Kommunikation und Wissen. Geheimdienste, Politik und Krisen im Kalten Krieg

Kommunikation und Wissen. Geheimdienste, Politik und Krisen im Kalten Krieg

Organisatoren
Daniela Münkel / Martin Stief / Ronny Heidenreich, Stasi-Unterlagen-Archiv, Bundesarchiv, Berlin
Ort
Berlin
Land
Deutschland
Fand statt
In Präsenz
Vom - Bis
15.06.2023 - 16.06.2023
Von
Ronald Funke, Stasi-Unterlagen-Archiv (Bundesarchiv), Berlin

Der Blick auf die Arbeit der Geheimdienste ist von Heimlichkeiten und Unwissen geprägt, zugleich von Mythen und Projektionen. Während die Dienste im Verborgenen agieren, schwankt das öffentliche Bild vielfach zwischen popkulturellen Klischees, Misstrauen gegenüber mangelnder Kontrolle und unredlichen Methoden sowie von öffentlichen Pannen geprägten Zweifeln an der Handlungsfähigkeit. Eine Tagung des Forschungsbereichs des Stasi-Unterlagen-Archivs beim Bundesarchiv in Berlin nahm sich der Herausforderung an, Breschen für eine historische Untersuchung der Nachrichtendienste im Kalten Krieg zu schlagen und sich dafür sowohl mit der konkreten Arbeit der Dienste als auch mit Fragen der Überlieferung und Zugänglichkeit zu den Quellen einer solchen Forschung zu beschäftigen.

Im Mittelpunkt standen die Rolle der ost- und westdeutschen Geheimdienste als Informationsdienstleister und Berater politischer Entscheidungsträger sowie ihre damit verbundenen Ziele und Selbstbilder. Dabei zeichneten sich trotz zeitlicher Entwicklungen und Unterschieden zwischen den Diensten in Ost und West im Verlauf der Tagung eine Reihe wiederkehrender zentraler Themen und Gegensatzpaare ab. Dazu gehörten behauptete und projizierte Vorstellungen von Professionalität beziehungsweise Dilettantismus, die Aufgabe als Informationslieferant sowie der darüber hinausgehende Anspruch, auch selbständiger Akteur und Politikbeeinflusser zu sein, und schließlich als anhaltendes Problem der Wissenschaft die angesichts des Themas kaum überraschenden Schwierigkeiten des Archiv- und Quellenzugangs.

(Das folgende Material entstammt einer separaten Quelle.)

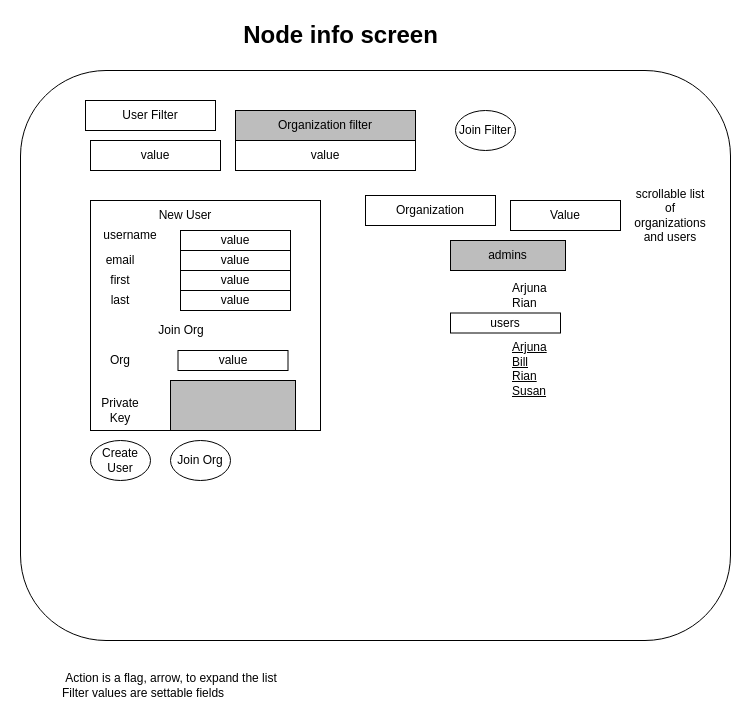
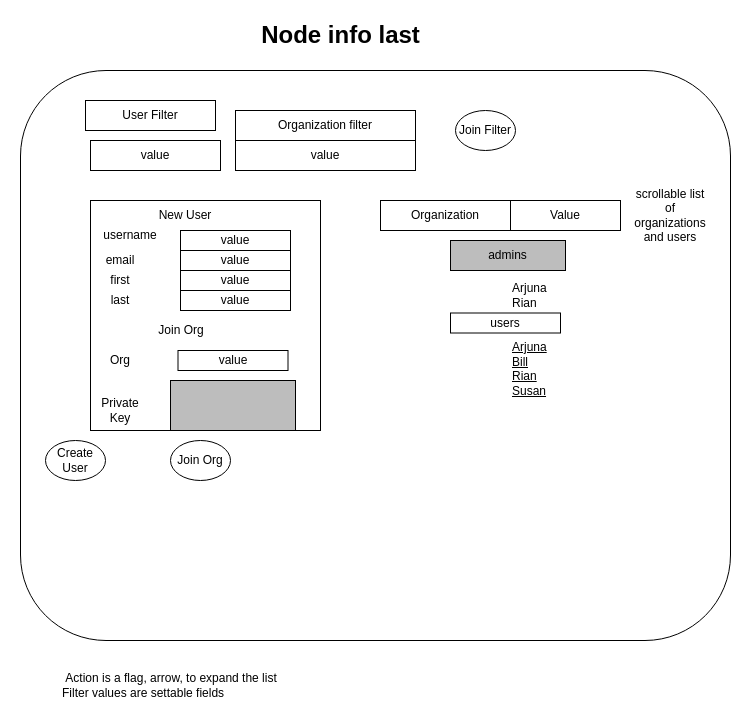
  <mxCell id="0" />
  <mxCell id="1" parent="0" />
  <mxCell id="2" value="" style="rounded=1;whiteSpace=wrap;html=1;" parent="1" vertex="1"><mxGeometry x="20" y="70" width="710" height="570" as="geometry" /></mxCell>
  <mxCell id="3" value="User Filter" style="rounded=0;whiteSpace=wrap;html=1;" parent="1" vertex="1"><mxGeometry x="85" y="100" width="130" height="30" as="geometry" /></mxCell>
- <mxCell id="4" value="Organization filter" style="rounded=0;whiteSpace=wrap;html=1;fillColor=#bdbdbd;" parent="1" vertex="1"><mxGeometry x="235" y="110" width="180" height="30" as="geometry" /></mxCell>
- <mxCell id="5" value="Organization" style="rounded=0;whiteSpace=wrap;html=1;" parent="1" vertex="1"><mxGeometry x="365" y="195" width="130" height="30" as="geometry" /></mxCell>
+ <mxCell id="4" value="Organization filter" style="rounded=0;whiteSpace=wrap;html=1;" parent="1" vertex="1"><mxGeometry x="235" y="110" width="180" height="30" as="geometry" /></mxCell>
+ <mxCell id="5" value="Organization" style="rounded=0;whiteSpace=wrap;html=1;" parent="1" vertex="1"><mxGeometry x="380" y="200" width="130" height="30" as="geometry" /></mxCell>
  <mxCell id="6" value="admins" style="rounded=0;whiteSpace=wrap;html=1;fillColor=#bdbdbd;" parent="1" vertex="1"><mxGeometry x="450" y="240" width="115" height="30" as="geometry" /></mxCell>
  <mxCell id="7" value="value" style="rounded=0;whiteSpace=wrap;html=1;" parent="1" vertex="1"><mxGeometry x="90" y="140" width="130" height="30" as="geometry" /></mxCell>
  <mxCell id="8" value="value" style="rounded=0;whiteSpace=wrap;html=1;" parent="1" vertex="1"><mxGeometry x="235" y="140" width="180" height="30" as="geometry" /></mxCell>
  <mxCell id="9" value="Value" style="rounded=0;whiteSpace=wrap;html=1;align=center;" parent="1" vertex="1"><mxGeometry x="510" y="200" width="110" height="30" as="geometry" /></mxCell>
  <mxCell id="10" value="&amp;nbsp;Action is a flag, arrow, to expand the list&lt;br&gt;Filter values are settable fields" style="text;html=1;align=left;verticalAlign=middle;resizable=0;points=[];autosize=1;" parent="1" vertex="1"><mxGeometry x="60" y="670" width="230" height="30" as="geometry" /></mxCell>
- <mxCell id="11" value="Node info screen" style="text;html=1;align=center;verticalAlign=middle;resizable=0;points=[];autosize=1;fontStyle=1;fontSize=24;" parent="1" vertex="1"><mxGeometry x="235" y="20" width="210" height="30" as="geometry" /></mxCell>
+ <mxCell id="11" value="Node info last" style="text;html=1;align=center;verticalAlign=middle;resizable=0;points=[];autosize=1;fontStyle=1;fontSize=24;" parent="1" vertex="1"><mxGeometry x="235" y="20" width="210" height="30" as="geometry" /></mxCell>
  <mxCell id="12" value="scrollable list of organizations and users" style="text;html=1;strokeColor=none;fillColor=none;align=center;verticalAlign=middle;whiteSpace=wrap;rounded=0;" parent="1" vertex="1"><mxGeometry x="650" y="205" width="40" height="20" as="geometry" /></mxCell>
  <mxCell id="13" value="users" style="rounded=0;whiteSpace=wrap;html=1;align=center;" parent="1" vertex="1"><mxGeometry x="450" y="312.5" width="110" height="20" as="geometry" /></mxCell>
  <mxCell id="14" value="Arjuna&lt;br&gt;Rian" style="text;html=1;strokeColor=none;fillColor=none;align=left;verticalAlign=middle;whiteSpace=wrap;rounded=0;" parent="1" vertex="1"><mxGeometry x="510" y="270" width="125" height="50" as="geometry" /></mxCell>
  <mxCell id="15" value="Join Filter" style="ellipse;whiteSpace=wrap;html=1;" parent="1" vertex="1"><mxGeometry x="455" y="110" width="60" height="40" as="geometry" /></mxCell>
  <mxCell id="16" value="Arjuna&lt;br&gt;Bill&lt;br&gt;Rian&lt;br&gt;Susan" style="text;html=1;strokeColor=none;fillColor=none;align=left;verticalAlign=bottom;whiteSpace=wrap;rounded=0;fontStyle=4" vertex="1" parent="1"><mxGeometry x="510" y="350" width="125" height="50" as="geometry" /></mxCell>
  <mxCell id="17" value="&lt;span style=&quot;color: rgba(0 , 0 , 0 , 0) ; font-family: monospace ; font-size: 0px&quot;&gt;%3CmxGraphModel%3E%3Croot%3E%3CmxCell%20id%3D%220%22%2F%3E%3CmxCell%20id%3D%221%22%20parent%3D%220%22%2F%3E%3CmxCell%20id%3D%222%22%20value%3D%22value%22%20style%3D%22rounded%3D0%3BwhiteSpace%3Dwrap%3Bhtml%3D1%3B%22%20vertex%3D%221%22%20parent%3D%221%22%3E%3CmxGeometry%20x%3D%22240%22%20y%3D%22290%22%20width%3D%22110%22%20height%3D%2220%22%20as%3D%22geometry%22%2F%3E%3C%2FmxCell%3E%3C%2Froot%3E%3C%2FmxGraphModel%3E&lt;/span&gt;" style="whiteSpace=wrap;html=1;aspect=fixed;" vertex="1" parent="1"><mxGeometry x="90" y="200" width="230" height="230" as="geometry" /></mxCell>
  <mxCell id="18" value="username" style="text;html=1;strokeColor=none;fillColor=none;align=center;verticalAlign=middle;whiteSpace=wrap;rounded=0;" vertex="1" parent="1"><mxGeometry x="110" y="225" width="40" height="20" as="geometry" /></mxCell>
  <mxCell id="19" value="value" style="rounded=0;whiteSpace=wrap;html=1;" vertex="1" parent="1"><mxGeometry x="180" y="230" width="110" height="20" as="geometry" /></mxCell>
  <mxCell id="20" value="email" style="text;html=1;strokeColor=none;fillColor=none;align=center;verticalAlign=middle;whiteSpace=wrap;rounded=0;" vertex="1" parent="1"><mxGeometry x="100" y="250" width="40" height="20" as="geometry" /></mxCell>
  <mxCell id="21" value="first" style="text;html=1;strokeColor=none;fillColor=none;align=center;verticalAlign=middle;whiteSpace=wrap;rounded=0;" vertex="1" parent="1"><mxGeometry x="100" y="270" width="40" height="20" as="geometry" /></mxCell>
  <mxCell id="22" value="last" style="text;html=1;strokeColor=none;fillColor=none;align=center;verticalAlign=middle;whiteSpace=wrap;rounded=0;" vertex="1" parent="1"><mxGeometry x="100" y="290" width="40" height="20" as="geometry" /></mxCell>
  <mxCell id="23" value="Private Key" style="text;html=1;strokeColor=none;fillColor=none;align=center;verticalAlign=middle;whiteSpace=wrap;rounded=0;" vertex="1" parent="1"><mxGeometry x="100" y="400" width="40" height="20" as="geometry" /></mxCell>
  <mxCell id="24" value="" style="rounded=0;whiteSpace=wrap;html=1;gradientColor=none;fillColor=#BDBDBD;" vertex="1" parent="1"><mxGeometry x="170" y="380" width="125" height="50" as="geometry" /></mxCell>
  <mxCell id="25" value="value" style="rounded=0;whiteSpace=wrap;html=1;" vertex="1" parent="1"><mxGeometry x="180" y="250" width="110" height="20" as="geometry" /></mxCell>
  <mxCell id="26" value="value" style="rounded=0;whiteSpace=wrap;html=1;" vertex="1" parent="1"><mxGeometry x="180" y="270" width="110" height="20" as="geometry" /></mxCell>
  <mxCell id="27" value="value" style="rounded=0;whiteSpace=wrap;html=1;" vertex="1" parent="1"><mxGeometry x="180" y="290" width="110" height="20" as="geometry" /></mxCell>
- <mxCell id="28" value="Create User" style="ellipse;whiteSpace=wrap;html=1;" vertex="1" parent="1"><mxGeometry x="90" y="440" width="60" height="40" as="geometry" /></mxCell>
+ <mxCell id="28" value="Create User" style="ellipse;whiteSpace=wrap;html=1;" vertex="1" parent="1"><mxGeometry x="45" y="440" width="60" height="40" as="geometry" /></mxCell>
  <mxCell id="29" value="Join Org" style="ellipse;whiteSpace=wrap;html=1;" vertex="1" parent="1"><mxGeometry x="170" y="440" width="60" height="40" as="geometry" /></mxCell>
  <mxCell id="30" value="Org" style="text;html=1;strokeColor=none;fillColor=none;align=center;verticalAlign=middle;whiteSpace=wrap;rounded=0;" vertex="1" parent="1"><mxGeometry x="100" y="350" width="40" height="20" as="geometry" /></mxCell>
  <mxCell id="31" value="value" style="rounded=0;whiteSpace=wrap;html=1;" vertex="1" parent="1"><mxGeometry x="177.5" y="350" width="110" height="20" as="geometry" /></mxCell>
  <mxCell id="32" value="New User" style="text;html=1;strokeColor=none;fillColor=none;align=center;verticalAlign=middle;whiteSpace=wrap;rounded=0;" vertex="1" parent="1"><mxGeometry x="130" y="205" width="110" height="20" as="geometry" /></mxCell>
  <mxCell id="33" value="Join Org" style="text;html=1;strokeColor=none;fillColor=none;align=center;verticalAlign=middle;whiteSpace=wrap;rounded=0;" vertex="1" parent="1"><mxGeometry x="130" y="320" width="102" height="20" as="geometry" /></mxCell>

Wie der Präsident des Bundesarchivs MICHAEL HOLLMANN (Koblenz) in seinem Grußwort hervorhob, handelte es sich um die erste Tagung des Stasi-Unterlagen-Archivs seit der Zusammenführung mit dem Bundesarchiv. Im besten Sinne sei die Konferenz daher öffentlicher Ausdruck des erfolgreichen Zusammenwachsens der Institutionen sowie der nunmehr unter einem gemeinsamen Dach vorangetriebenen Überlieferung der in den einzelnen Archiven zu den Geheimdiensten und darüber hinaus vorhandenen Akten.

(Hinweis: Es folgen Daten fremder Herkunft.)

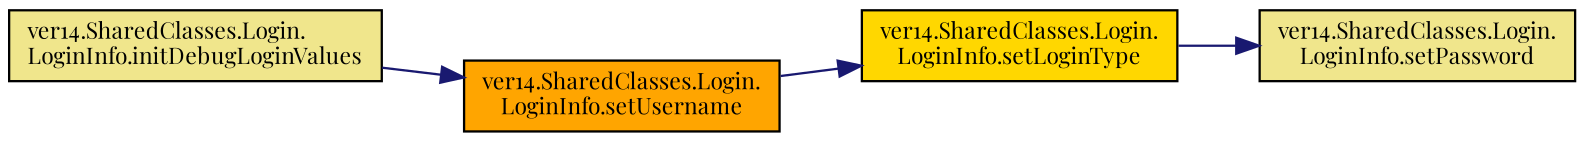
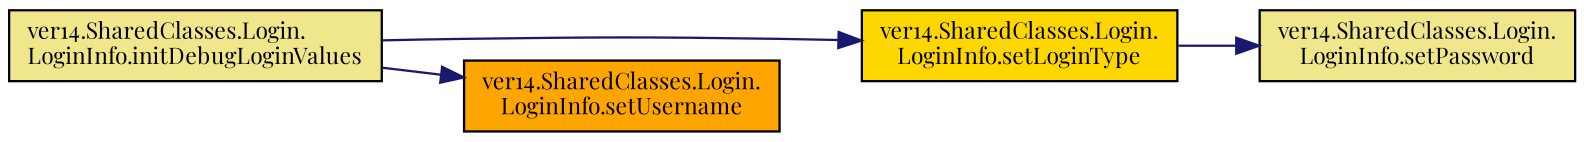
  digraph {
    fontname="Playfair Display"
    rankdir=LR
    node [color=black fillcolor=khaki fontname="Playfair Display" fontsize=10 shape=record style=filled]
    edge [color=midnightblue fontname="Playfair Display" fontsize=10 labelfontname=Helvetica labelfontsize=10 style=solid]
    n1 [fontcolor=black height=0.2 label="ver14.SharedClasses.Login.\lLoginInfo.initDebugLoginValues" width=0.4]
    n2 [fillcolor=gold height=0.2 label="ver14.SharedClasses.Login.\lLoginInfo.setLoginType" width=0.4]
    n3 [fillcolor=orange height=0.2 label="ver14.SharedClasses.Login.\lLoginInfo.setUsername" width=0.4]
    n4 [height=0.2 label="ver14.SharedClasses.Login.\lLoginInfo.setPassword" width=0.4]
-   n3 -> n2
+   n1 -> n2
    n1 -> n3
    n2 -> n4
  }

Auch ALEXANDRA TITZE (Berlin) griff als Vizepräsidentin des Bundesarchivs und Leiterin des Stasi-Unterlagen-Archivs die Vereinigung auf und betonte das Bekenntnis zum gesetzlichen Auftrag der fortgesetzten Erschließung und Erforschung der Akten. Zugleich wiesen beide auf den unmittelbar bevorstehenden 70. Jahrestag des Volksaufstandes vom 17. Juni 1953 und die besondere Verantwortung zur historischen Aufklärung über die dramatischen Ereignisse und Schicksale hin. Das Datum der Tagung war durchaus kein Zufall. Denn der Volksaufstand steht geradezu sinnbildlich für die Arbeit der Geheimdienste, etwa durch die Informationssammlung zur sich im Vorfeld zuspitzenden gesellschaftlichen Lage, die Berichterstattung und Krisenkommunikation in den von Unübersichtlichkeit und widersprüchlichen Nachrichten geprägten Aufstandstagen, die analytische Nachbearbeitung der Ereignisse sowie den Vorwurf, selbst vom Geschehen überrascht worden zu sein. Die Tagung erweiterte aber bewusst den Blick über das Einzelereignis des 17. Juni 1953 hinaus, um die grundsätzliche Arbeit der Nachrichtendienste als Informationsgeber, damit verbundene Kontinuitäten und Wandlungen der Geheimdiensttätigkeit sowie Gemeinsamkeiten und Unterschiede zwischen Ost und West untersuchen zu können.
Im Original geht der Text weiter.